Gli effetti del cambiamento climatico sono sotto gli occhi di tutti. I 30 gradi all’ombra non fanno più notizia, bisogna arrivare ai 49,5 registrati a fine giugno in Canada per attirare davvero l’attenzione. In Italia, nel 2020 si è registrato un aumento della temperatura rispetto alla media storica di 1,65°. In tutto il mondo, il 25% della popolazione vive in una condizione di stress idrico e l’Ocse stima che diventerà il 40% entro il 2050. Ma già oggi 4 miliardi di persone, quasi una persona sue 2, vive già in aree caratterizzate da grave scarsità di acqua per almeno un mese all’anno (2030 Water Resources Group, Onu). Non solo: secondo i dati forniti dall’ONU, la crescita di eventi estremi a livello globale nell’ultimo decennio è aumentata del 50%. Tutto questo mentre gli italiani sono i primi in Europa per consumo di acqua, 220 litri pro capite al giorno.

Ascoltando The Source si prende a poco a poco consapevolezza, assieme ai due protagonisti, Rudy Belli e Daniel Cotenna, proprio dell’importanza cruciale dell’acqua e delle conseguenze drammatiche di una possibile crisi idrica su ogni aspetto della società e dell’economia: dal blackout energetico che di fatto blocca quasi tutte le attività produttive del Paese ai prezzi della frutta e degli ortaggi che in poche settimane superano i 20 o i 30 euro al chilo, fino al sistema dei media che si trova all’improvviso al buio e senza voce.

Senza abbandonare i toni comedy e satirici, The Source prova a raccontare un’Italia che si è appena rimessa in piedi all’indomani del cosiddetto decennio delle pandemie e che vede al governo una maggioranza che mette insieme una coalizione di nuovi influencer e youtuber che hanno abbandonato da tempo le istanze ambientaliste dei ‘vecchi’ influencer degli anni ‘20, mentre il presidente della Repubblica è il virologo Roberto Burioni.
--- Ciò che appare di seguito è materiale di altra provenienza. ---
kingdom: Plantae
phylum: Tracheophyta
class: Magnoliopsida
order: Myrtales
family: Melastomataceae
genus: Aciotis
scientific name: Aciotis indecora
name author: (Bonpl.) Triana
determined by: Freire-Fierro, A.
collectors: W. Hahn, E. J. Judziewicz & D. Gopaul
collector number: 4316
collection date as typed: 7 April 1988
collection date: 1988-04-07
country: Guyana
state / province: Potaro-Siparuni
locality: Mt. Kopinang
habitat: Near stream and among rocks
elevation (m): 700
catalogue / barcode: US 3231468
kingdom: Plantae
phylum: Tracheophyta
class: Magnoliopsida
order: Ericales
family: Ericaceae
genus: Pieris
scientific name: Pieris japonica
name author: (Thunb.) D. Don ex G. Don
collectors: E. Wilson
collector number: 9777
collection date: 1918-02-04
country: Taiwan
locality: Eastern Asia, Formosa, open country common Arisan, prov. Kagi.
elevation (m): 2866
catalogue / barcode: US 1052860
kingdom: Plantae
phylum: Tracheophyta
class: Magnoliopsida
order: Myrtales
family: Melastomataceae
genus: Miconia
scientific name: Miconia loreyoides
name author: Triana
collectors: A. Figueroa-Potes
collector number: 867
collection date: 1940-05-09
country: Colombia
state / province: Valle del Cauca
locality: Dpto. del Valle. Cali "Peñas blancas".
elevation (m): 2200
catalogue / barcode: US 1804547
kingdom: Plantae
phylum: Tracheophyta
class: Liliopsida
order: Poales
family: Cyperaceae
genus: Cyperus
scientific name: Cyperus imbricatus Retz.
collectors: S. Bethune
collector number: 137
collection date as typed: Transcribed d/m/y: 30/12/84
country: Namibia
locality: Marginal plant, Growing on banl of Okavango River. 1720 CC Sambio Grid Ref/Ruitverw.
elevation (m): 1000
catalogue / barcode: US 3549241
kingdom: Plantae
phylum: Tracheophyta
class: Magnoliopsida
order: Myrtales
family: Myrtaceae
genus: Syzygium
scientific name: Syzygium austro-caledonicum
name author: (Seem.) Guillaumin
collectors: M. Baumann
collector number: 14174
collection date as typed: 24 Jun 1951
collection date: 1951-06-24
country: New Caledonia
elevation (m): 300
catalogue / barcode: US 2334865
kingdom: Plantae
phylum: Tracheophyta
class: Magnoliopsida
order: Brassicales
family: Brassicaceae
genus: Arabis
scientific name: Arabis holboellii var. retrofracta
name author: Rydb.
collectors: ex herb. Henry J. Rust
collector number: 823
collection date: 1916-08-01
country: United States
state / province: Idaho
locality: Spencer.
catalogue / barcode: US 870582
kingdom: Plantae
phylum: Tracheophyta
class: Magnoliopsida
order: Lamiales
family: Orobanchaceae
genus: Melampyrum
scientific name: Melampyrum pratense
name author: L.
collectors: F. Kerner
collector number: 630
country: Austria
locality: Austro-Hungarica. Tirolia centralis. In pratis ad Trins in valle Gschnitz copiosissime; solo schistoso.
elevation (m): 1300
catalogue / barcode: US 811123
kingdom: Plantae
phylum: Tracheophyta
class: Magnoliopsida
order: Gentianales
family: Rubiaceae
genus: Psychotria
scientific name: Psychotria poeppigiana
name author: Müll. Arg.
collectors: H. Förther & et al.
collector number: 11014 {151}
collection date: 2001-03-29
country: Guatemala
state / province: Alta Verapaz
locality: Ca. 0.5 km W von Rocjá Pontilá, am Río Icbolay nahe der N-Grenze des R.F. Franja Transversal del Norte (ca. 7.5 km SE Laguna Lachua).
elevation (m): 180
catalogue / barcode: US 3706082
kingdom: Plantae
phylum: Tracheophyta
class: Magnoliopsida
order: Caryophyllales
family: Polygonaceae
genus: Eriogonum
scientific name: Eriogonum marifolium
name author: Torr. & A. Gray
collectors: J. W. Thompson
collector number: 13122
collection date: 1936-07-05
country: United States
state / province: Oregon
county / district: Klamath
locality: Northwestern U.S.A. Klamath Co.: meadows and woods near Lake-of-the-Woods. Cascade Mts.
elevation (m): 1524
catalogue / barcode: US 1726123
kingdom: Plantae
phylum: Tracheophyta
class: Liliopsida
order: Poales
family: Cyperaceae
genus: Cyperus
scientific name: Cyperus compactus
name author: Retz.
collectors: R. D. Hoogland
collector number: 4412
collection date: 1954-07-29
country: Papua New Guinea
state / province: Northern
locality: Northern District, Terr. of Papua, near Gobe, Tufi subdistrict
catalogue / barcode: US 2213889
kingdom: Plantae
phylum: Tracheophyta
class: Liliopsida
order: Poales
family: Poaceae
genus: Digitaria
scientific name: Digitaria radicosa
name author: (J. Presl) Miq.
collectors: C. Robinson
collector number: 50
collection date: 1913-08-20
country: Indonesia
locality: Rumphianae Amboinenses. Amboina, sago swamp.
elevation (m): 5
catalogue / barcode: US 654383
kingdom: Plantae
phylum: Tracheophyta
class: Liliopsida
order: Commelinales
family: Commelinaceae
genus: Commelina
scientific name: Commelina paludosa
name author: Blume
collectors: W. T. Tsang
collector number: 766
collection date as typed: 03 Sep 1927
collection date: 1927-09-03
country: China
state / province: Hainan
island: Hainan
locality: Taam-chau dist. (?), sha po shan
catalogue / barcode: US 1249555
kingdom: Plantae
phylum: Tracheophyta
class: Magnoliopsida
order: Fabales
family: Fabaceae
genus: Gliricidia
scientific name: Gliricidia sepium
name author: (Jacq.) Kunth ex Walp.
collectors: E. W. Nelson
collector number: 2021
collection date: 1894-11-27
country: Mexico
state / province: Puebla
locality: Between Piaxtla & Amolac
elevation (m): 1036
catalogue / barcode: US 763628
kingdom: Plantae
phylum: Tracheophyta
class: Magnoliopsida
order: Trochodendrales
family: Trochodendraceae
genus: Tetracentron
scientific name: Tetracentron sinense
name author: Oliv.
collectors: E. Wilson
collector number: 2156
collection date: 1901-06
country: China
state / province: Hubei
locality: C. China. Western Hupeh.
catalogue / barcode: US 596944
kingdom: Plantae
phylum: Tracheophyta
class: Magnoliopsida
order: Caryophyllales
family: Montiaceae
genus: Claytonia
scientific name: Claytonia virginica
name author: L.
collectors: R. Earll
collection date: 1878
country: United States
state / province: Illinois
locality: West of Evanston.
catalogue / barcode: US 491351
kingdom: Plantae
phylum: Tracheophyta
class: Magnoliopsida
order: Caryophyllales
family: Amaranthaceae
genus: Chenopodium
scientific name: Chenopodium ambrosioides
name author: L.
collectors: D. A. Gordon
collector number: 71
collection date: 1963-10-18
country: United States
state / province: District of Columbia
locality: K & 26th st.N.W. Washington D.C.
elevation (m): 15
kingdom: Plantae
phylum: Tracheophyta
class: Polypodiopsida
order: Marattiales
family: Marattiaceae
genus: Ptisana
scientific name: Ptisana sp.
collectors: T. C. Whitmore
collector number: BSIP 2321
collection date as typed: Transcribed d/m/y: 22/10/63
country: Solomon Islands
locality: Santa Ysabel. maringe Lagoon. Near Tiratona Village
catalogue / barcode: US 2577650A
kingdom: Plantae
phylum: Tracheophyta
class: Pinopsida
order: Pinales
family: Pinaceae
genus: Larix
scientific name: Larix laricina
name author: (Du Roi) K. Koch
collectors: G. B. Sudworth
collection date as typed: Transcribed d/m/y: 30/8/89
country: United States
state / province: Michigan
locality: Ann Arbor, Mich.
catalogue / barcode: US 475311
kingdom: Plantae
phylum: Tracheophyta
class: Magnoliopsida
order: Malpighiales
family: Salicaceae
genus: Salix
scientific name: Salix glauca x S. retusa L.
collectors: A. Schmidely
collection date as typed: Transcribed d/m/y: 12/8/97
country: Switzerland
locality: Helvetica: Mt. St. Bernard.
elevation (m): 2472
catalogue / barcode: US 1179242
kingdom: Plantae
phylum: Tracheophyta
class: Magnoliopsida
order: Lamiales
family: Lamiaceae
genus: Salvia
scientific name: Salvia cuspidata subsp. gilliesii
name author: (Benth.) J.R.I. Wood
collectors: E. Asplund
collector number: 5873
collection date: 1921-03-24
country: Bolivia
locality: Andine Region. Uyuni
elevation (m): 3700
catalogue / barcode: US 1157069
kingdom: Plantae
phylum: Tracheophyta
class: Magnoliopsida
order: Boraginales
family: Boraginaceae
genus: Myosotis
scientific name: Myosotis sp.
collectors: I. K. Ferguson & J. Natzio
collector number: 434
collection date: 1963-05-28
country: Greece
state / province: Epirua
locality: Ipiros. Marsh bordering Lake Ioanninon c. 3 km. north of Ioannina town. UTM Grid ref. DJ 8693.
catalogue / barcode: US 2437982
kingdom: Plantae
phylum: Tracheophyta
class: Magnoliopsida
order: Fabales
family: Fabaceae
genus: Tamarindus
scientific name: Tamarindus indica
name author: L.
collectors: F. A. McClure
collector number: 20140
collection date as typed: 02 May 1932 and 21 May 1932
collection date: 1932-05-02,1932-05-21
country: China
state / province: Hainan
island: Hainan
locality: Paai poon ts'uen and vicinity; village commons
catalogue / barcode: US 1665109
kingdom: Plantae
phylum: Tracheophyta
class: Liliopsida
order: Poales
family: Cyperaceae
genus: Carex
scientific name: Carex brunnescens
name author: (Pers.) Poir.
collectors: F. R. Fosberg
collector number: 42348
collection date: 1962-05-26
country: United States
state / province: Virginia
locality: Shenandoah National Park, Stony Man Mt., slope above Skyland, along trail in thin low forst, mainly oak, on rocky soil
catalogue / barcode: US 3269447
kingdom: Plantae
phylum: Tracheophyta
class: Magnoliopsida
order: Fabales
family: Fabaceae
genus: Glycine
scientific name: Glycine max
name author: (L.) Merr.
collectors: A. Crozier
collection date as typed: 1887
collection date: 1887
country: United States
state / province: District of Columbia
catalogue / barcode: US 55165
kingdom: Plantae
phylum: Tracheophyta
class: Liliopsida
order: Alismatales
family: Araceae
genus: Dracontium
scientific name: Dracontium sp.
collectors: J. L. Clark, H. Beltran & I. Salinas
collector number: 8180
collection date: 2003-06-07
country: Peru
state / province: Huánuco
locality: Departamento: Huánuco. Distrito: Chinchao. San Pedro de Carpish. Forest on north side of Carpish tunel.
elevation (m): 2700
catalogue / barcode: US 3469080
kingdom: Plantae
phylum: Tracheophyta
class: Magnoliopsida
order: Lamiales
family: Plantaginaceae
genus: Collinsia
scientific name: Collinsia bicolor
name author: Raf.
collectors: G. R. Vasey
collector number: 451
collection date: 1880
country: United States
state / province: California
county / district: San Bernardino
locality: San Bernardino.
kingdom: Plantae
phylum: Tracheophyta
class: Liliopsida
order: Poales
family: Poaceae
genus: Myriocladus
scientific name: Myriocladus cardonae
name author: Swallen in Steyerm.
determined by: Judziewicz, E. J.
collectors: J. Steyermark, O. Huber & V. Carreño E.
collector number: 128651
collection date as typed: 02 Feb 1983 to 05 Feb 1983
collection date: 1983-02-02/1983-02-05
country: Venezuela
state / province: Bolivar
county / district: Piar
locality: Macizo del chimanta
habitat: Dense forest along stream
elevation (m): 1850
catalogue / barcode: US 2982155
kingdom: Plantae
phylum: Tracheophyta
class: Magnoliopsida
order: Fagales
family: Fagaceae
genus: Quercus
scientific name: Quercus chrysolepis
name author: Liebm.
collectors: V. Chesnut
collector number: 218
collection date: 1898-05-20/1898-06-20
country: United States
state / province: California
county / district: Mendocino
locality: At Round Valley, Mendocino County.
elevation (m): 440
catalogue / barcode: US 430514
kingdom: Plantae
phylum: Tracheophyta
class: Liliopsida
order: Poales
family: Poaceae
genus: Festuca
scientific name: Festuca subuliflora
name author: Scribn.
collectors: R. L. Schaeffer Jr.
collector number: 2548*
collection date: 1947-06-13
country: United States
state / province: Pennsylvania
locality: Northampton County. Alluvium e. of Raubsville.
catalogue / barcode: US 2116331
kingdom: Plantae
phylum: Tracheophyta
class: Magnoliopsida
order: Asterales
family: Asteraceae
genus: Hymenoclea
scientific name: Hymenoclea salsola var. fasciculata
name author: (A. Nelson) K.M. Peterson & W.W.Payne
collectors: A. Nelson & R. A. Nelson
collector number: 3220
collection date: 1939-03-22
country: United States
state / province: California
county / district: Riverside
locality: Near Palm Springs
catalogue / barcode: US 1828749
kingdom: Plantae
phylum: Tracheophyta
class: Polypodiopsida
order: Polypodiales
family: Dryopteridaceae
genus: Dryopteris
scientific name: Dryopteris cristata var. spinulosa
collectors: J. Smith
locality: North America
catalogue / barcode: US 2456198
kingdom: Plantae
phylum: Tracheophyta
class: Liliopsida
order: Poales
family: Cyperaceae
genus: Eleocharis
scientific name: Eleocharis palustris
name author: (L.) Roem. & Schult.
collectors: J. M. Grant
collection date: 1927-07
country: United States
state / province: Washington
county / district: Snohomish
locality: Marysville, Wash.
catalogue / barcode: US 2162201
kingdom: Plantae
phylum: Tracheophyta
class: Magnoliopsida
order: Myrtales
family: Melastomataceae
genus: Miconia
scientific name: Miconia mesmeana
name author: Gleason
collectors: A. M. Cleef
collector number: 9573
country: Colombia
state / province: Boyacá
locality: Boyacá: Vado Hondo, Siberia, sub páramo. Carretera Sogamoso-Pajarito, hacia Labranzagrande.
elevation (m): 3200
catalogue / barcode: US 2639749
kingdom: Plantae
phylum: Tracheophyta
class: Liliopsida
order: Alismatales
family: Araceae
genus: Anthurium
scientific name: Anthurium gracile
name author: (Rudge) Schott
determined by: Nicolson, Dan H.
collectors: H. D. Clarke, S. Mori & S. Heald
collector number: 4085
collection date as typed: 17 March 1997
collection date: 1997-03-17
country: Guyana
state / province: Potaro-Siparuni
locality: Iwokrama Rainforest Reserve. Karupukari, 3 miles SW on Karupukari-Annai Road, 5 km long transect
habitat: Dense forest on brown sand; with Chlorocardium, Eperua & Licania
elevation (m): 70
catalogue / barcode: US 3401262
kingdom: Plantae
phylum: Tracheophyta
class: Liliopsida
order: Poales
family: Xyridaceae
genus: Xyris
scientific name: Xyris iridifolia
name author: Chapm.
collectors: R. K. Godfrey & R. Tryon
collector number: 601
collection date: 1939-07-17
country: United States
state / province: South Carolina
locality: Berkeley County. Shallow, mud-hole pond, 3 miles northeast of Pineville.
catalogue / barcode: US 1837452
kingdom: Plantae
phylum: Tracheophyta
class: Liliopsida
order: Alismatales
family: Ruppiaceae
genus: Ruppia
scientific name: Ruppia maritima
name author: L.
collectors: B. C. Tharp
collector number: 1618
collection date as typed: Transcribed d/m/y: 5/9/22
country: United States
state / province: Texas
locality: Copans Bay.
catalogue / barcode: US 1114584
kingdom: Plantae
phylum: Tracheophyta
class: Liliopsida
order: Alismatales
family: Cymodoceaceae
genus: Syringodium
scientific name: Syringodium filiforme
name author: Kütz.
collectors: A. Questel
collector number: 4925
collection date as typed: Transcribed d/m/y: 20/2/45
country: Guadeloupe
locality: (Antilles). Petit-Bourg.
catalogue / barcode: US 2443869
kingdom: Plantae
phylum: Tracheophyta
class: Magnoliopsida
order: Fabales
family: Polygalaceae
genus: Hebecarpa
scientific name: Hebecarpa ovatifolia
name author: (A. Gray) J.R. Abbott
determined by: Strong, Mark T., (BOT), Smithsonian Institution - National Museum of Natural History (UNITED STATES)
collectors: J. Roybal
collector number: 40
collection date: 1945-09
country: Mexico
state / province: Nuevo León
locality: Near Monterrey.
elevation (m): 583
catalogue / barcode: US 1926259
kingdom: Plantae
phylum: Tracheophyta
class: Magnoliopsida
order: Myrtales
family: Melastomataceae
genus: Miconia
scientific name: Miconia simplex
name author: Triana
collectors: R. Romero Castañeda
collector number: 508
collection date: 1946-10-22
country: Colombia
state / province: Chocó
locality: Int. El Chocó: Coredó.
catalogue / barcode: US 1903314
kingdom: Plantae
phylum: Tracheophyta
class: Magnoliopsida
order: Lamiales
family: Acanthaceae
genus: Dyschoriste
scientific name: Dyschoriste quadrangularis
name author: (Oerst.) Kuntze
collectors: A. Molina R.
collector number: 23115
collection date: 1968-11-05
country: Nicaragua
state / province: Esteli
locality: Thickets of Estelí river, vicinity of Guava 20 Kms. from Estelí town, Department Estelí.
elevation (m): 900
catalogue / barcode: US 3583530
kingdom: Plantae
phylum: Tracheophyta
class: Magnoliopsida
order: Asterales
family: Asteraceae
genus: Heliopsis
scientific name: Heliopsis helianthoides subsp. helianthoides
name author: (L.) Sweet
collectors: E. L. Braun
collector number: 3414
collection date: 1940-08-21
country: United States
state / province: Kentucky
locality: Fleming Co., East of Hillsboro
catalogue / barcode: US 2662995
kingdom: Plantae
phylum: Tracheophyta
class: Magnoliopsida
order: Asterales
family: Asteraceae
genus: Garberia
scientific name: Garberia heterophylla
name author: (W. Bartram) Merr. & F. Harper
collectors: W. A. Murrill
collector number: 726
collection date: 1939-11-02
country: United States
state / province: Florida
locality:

Al culmine della crisi idrica, i due protagonisti dai microfoni della loro emittente raccontano di posti di blocco dell’esercito in Valtellina e in Val d’Aosta, di bottigliette d’acqua pagate al mercato nero fino a 30 euro, di traffici illeciti delle statuette di Lourdes e di scafisti che portano gli italiani ricchi in motoscafo fino in Scandinavia, via Gibilterra per 20 mila euro.

Insomma, uno scenario tragicomico in cui solo gli scienziati di Arca (Autorità di ricerca cambiamenti ambientali) sembrano non rassegnarsi al corso degli eventi. “Nel 2050, fra meno di 30 anni, la domanda mondiale di acqua dolce aumenterà del 55% e il 40% della popolazione soffrirà la sete. L’Italia, tra i 28 Paesi dell’Unione Europea, è quello con il maggior prelievo di acqua potabile (34,2 miliardi di metri cubi), ed è al primo posto per consumo pro-capite con 220 litri al giorno per abitante”.

“Oggi, il Paese necessita di importanti investimenti infrastrutturali anche e soprattutto nel settore idrico, dove le perdite di rete sono superiori al 42%. Gruppo Cap, nel piano di Sostenibilità presentato nel 2019, ha fissato un importante obiettivo da centrare entro il 2033: ridurre gli sprechi di acqua potabile – stimati in 20 milioni di metri cubi – incentivando l’utilizzo di acqua depurata per usi come irrigazione e pulizie, passando dagli attuali 750mila metri cubi a ben 6 milioni di metri cubi”, conclude Russo.

The Source è solo l’ultima delle tante iniziative di sensibilizzazione sui temi ambientali ideate da Gruppo Cap. Nel 2020 l’azienda pubblica ha promosso l’operazione Let’s Green!, concorso nato con l’intento di premiare le buone pratiche di sostenibilità di cittadini e associazioni eleggendo i Comuni più green della Città Metropolitana di Milano. Il podcast in 6 puntate è disponibile in modo totalmente gratuito, a partire dal 12 luglio su tutte le più popolari piattaforme (Spotify, Apple Podcast, Google Podcast, Podcast Addict, Deezer, Castbox, Podchaser, iHeartRadio).